The German association of the electronics industry, VDE, has called for politicians and insurance companies to increase their engagement in IT projects on ambient assisted living (AAL). 

VDE says there is massive potential for growth in the AAL market, if the right financial incentives are put in place and regulatory and political measures taken to encourage development.

According to VDE, IT solutions that help elderly people to stay in their homes longer will be a key to reduce the medical and financial burdens of an ageing society.

The title of the new position paper is ‘Intelligent Assistance Systems for a mature society’. In the paper, VDE proposes to build up a Europe-wide AAL community to foster research projects and to promote technical standards for interoperable homecare technology.

VDE describes such technology as covering both communication technology for surveillance and electronic homecare equipment like telemonitoring for improving medical care.

To ensure broader availability of these technologies in the homes of the elderly, VDE advocates offering tax relief or other financial incentives to home owners or construction companies. The goal of the incentives would be to make it more attractive to equip new buildings with the sensors and basic IT-infrastructure components that are needed for efficient home surveillance and home monitoring.

“We also urgently need studies that are backed by insurance companies to show the financial benefits of AAL projects for the social security systems”, said Dieter Czogalla, head of the innovative social care provider “Sozialwerk St. Georg”. He is a co-author of the VDE paper.

In an interview with E-Health Europe, Czogalla stressed that if AAL could help to keep people away from nursing homes this would save social security systems at least €3000 to €3,500 per person per month – the same sum a place in a nursing home in Germany costs on average.

Additional money could be saved by reducing hospital stays of chronically ill patients. As a rule of thumb, the costs of care go down 50% with telemonitoring for chronically ill patients, the authors of the paper claim.

Melanie Mora, a spokeswoman for VDE, said the association expects the market for such assistive technologies to grow massively in the coming years. She was unable though to give detailed projections about the current or future market size.

Instead she provided an outline of the numbers of potential customers. In Germany alone, the number of people at the age of 80+ will increase threefold from 3.7m today to more than 10m in 2050.

Supplementing the position paper, VDE provided the results of an expert panel that consisted of 78 out of 350 visitors of the first German AAL conference in January. On average, the experts expect that smart home products like sensor technology or video surveillance will become a mass market at some time around the year 2015.

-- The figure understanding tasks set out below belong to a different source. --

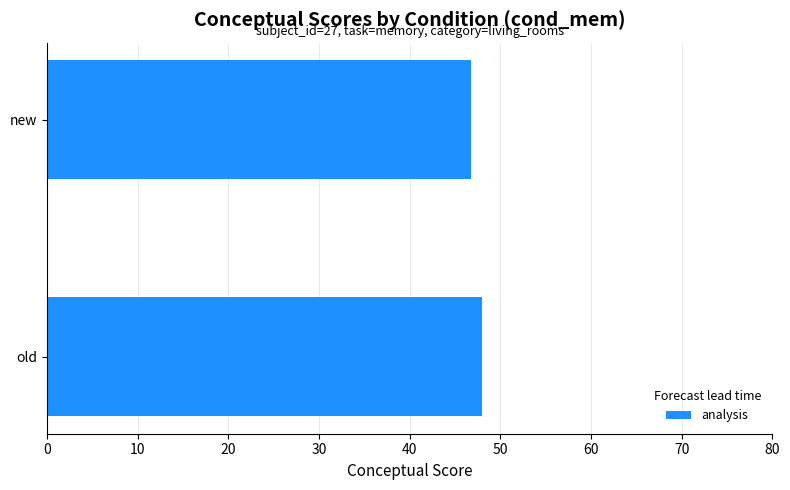

Reading top to bottom, what are all the values shown in this chart?

new=46.8	old=48.0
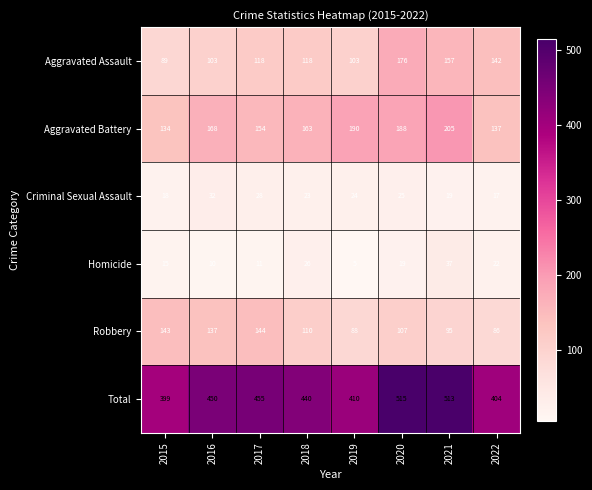

Read the Homicide value at 2018, to the nearest 5.

25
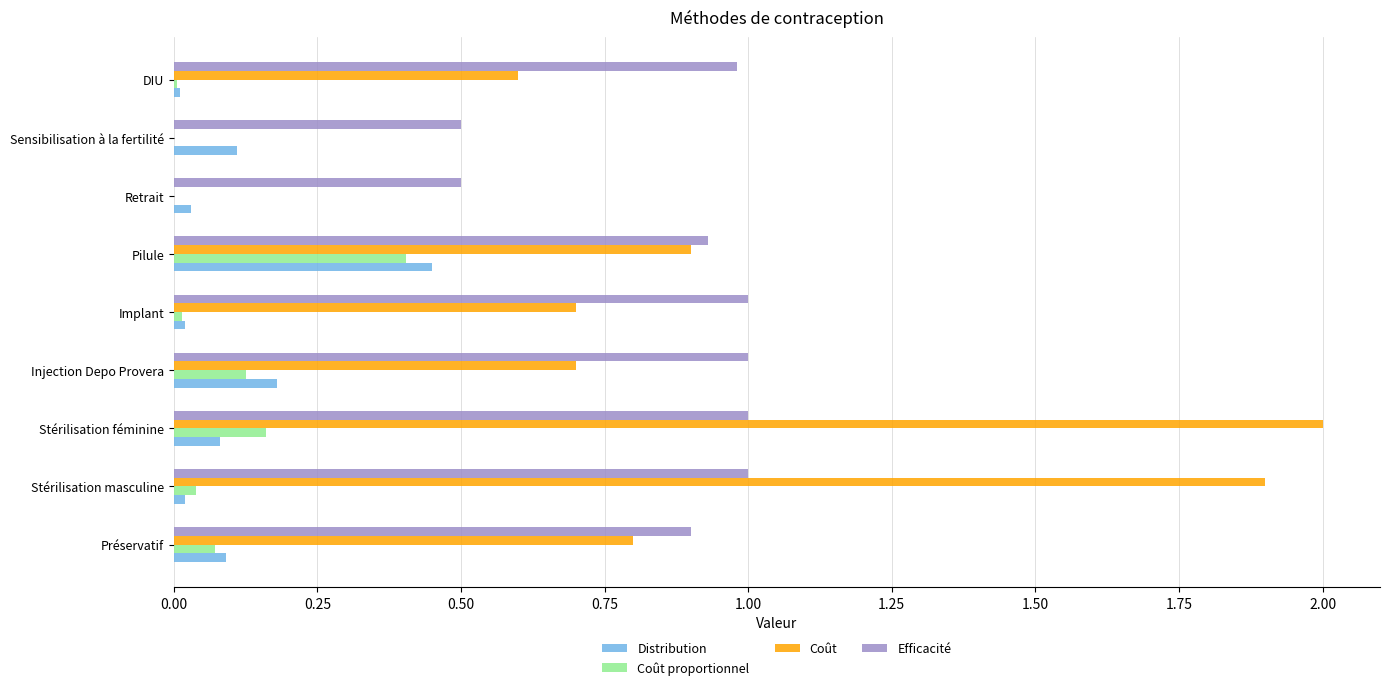

Which series has the largest total across all categories?

Efficacité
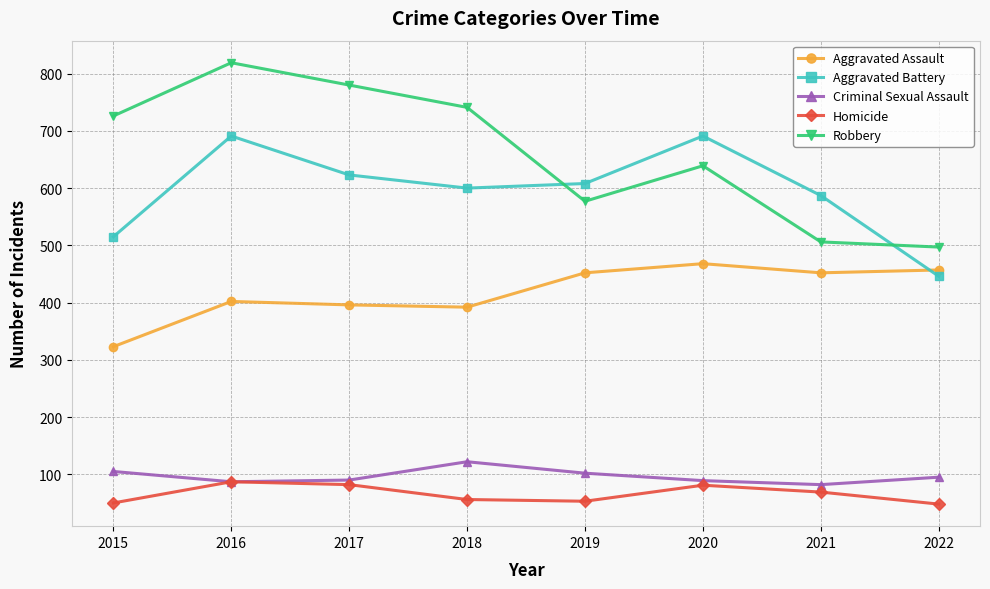

Where do Aggravated Battery and Aggravated Assault first cross each other?

2021 and 2022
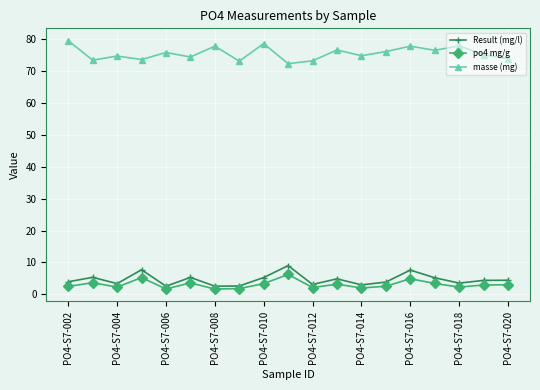

True or false: Result (mg/l) and po4 mg/g intersect in this chart.

False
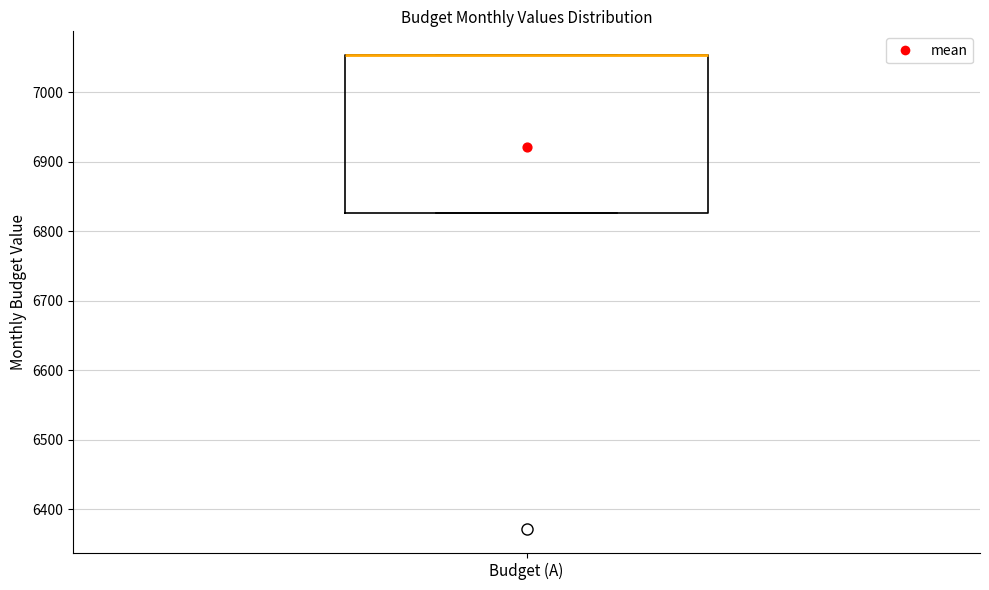

Read this box plot against the y-axis: the position of the median line, the range covered by the box, and the ends of both whiskers. The values are not printed on the chart, so give them approximately, as read against the axis.

median 7050 (drawn on the box's upper edge), box 6830 to 7050, whiskers 6830 to 7050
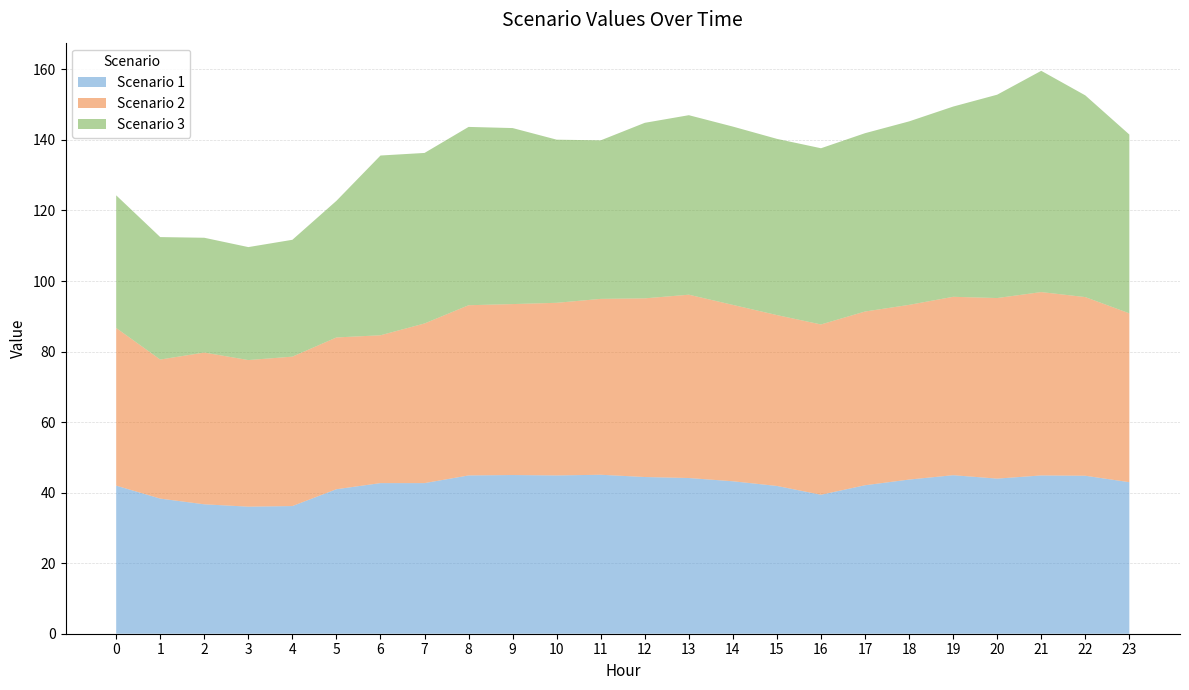

Reading left to right, extract all data points from this chart.

Scenario 1: 0=42.0	1=38.3	2=36.7	3=36.0	4=36.2	5=41.0	6=42.7	7=42.7	8=44.9	9=45.0	10=44.9	11=45.1	12=44.4	13=44.1	14=43.2	15=41.9	16=39.4	17=42.1	18=43.7	19=44.9	20=44.0	21=44.9	22=44.8	23=43.0
Scenario 2: 0=44.7	1=39.4	2=43.0	3=41.6	4=42.4	5=43.0	6=41.9	7=45.3	8=48.3	9=48.5	10=48.9	11=49.9	12=50.7	13=52.0	14=50.0	15=48.5	16=48.3	17=49.3	18=49.5	19=50.6	20=51.2	21=52.0	22=50.7	23=47.9
Scenario 3: 0=37.6	1=34.7	2=32.5	3=32.0	4=33.1	5=38.7	6=51.0	7=48.3	8=50.6	9=49.9	10=46.3	11=44.9	12=49.8	13=50.9	14=50.6	15=50.0	16=50.0	17=50.6	18=52.0	19=53.9	20=57.7	21=62.7	22=57.2	23=50.7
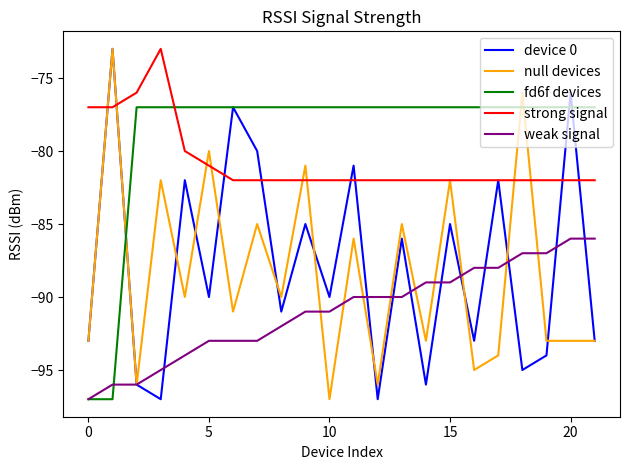

True or false: weak signal and strong signal intersect in this chart.

False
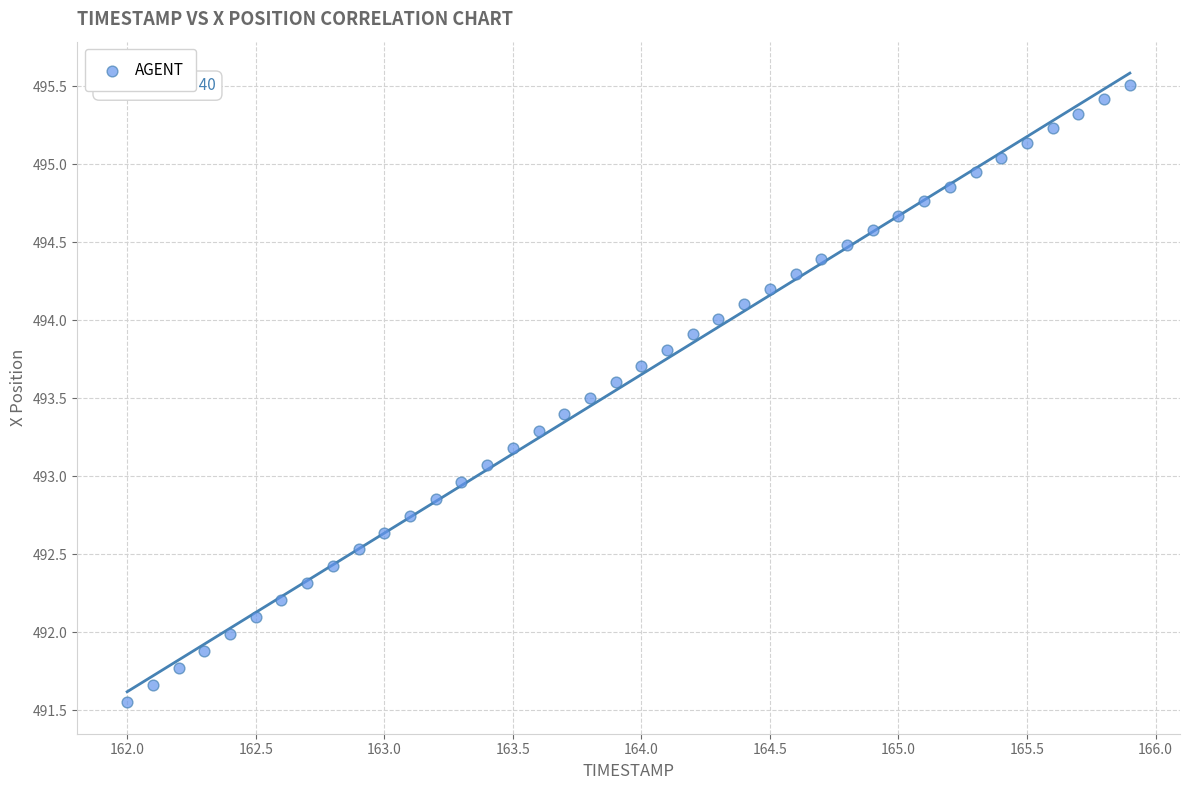

What is the range of X values (max minus min)?

3.9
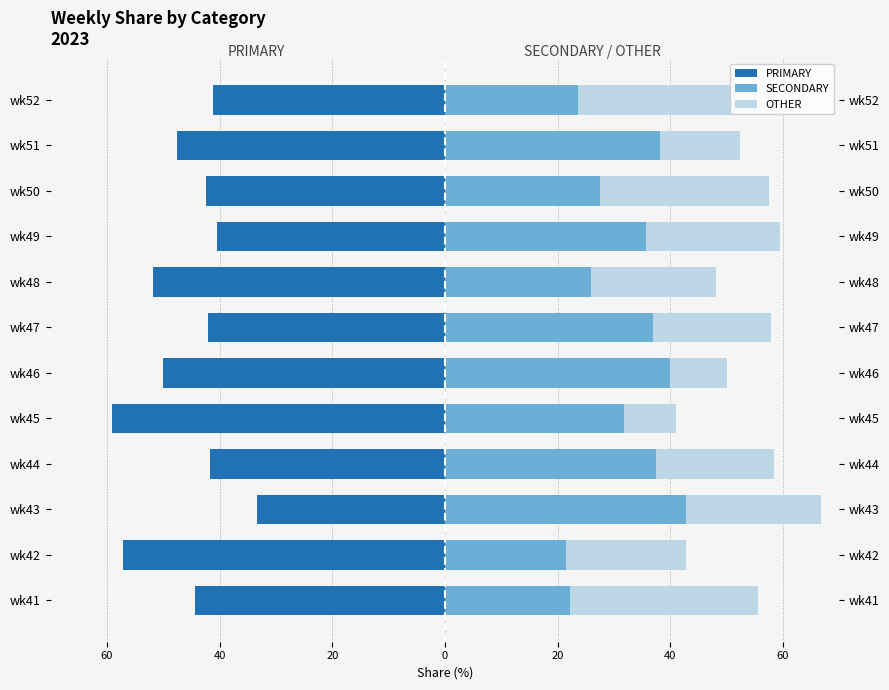

The value of SECONDARY at wk45 is 51.2. True or false?

False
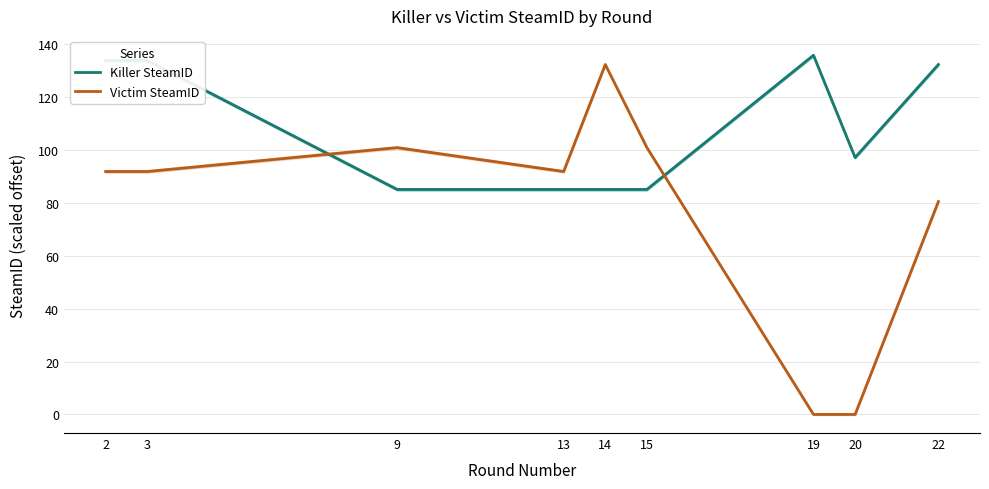

At which category does Victim SteamID reach its first local peak?

9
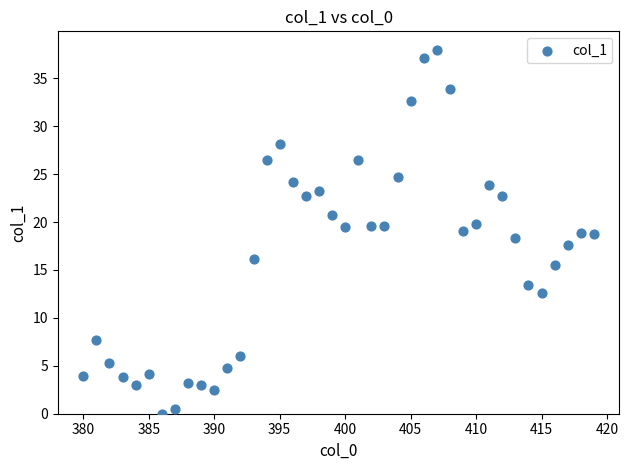

What is the range of X values (max minus min)?

39.0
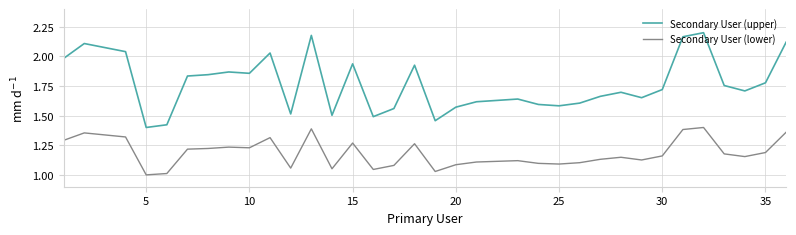

Which series has the largest range (max minus min)?

Secondary User (upper)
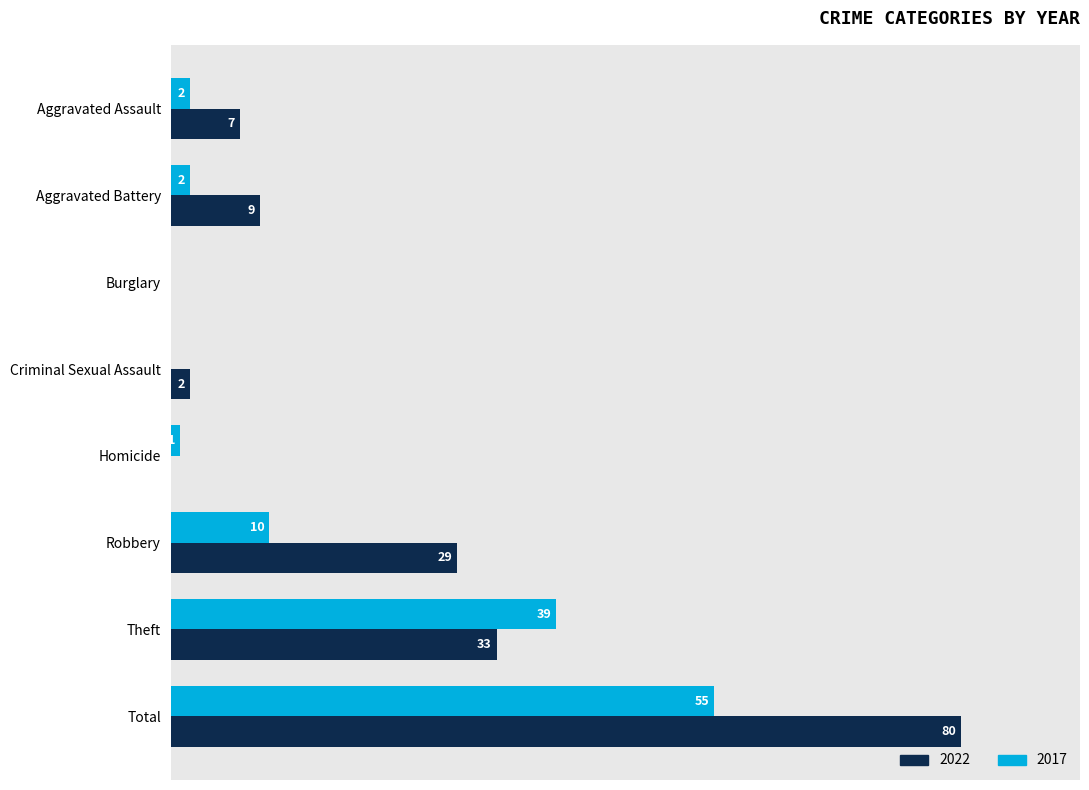

At which label is 2022 closest to 40?

Theft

When asked about the obstacles for AAL technology, most experts agreed that – apart from unsolved payment issues – a lack of interoperability and technical standards was the main problem that hampers a broader adoption of AAL technology. Melanie Mora said that the industry associations are working on this issue. Most visibly, a new international standard on multimedia home networks was presented just recently by the International Electrotechnical Commission (IEC 62457:2007).

This new standard aims at a better interoperability of computers, consumer electronics, mobile phones and electronic household equipment so that these components can easier be connected to home networks.

This is relevant to AAL, because networks like these can be controlled easier than individual devices. When a person with dementia, for example, leaves home, a computer could automatically check if all dangerous devices are switched off. This only works if the devices are part of a home network.

At the moment, the new IEC-standard is making its way into the national standard organisations. In Central Europe, it will be available as DIN EN 62457 later in summer.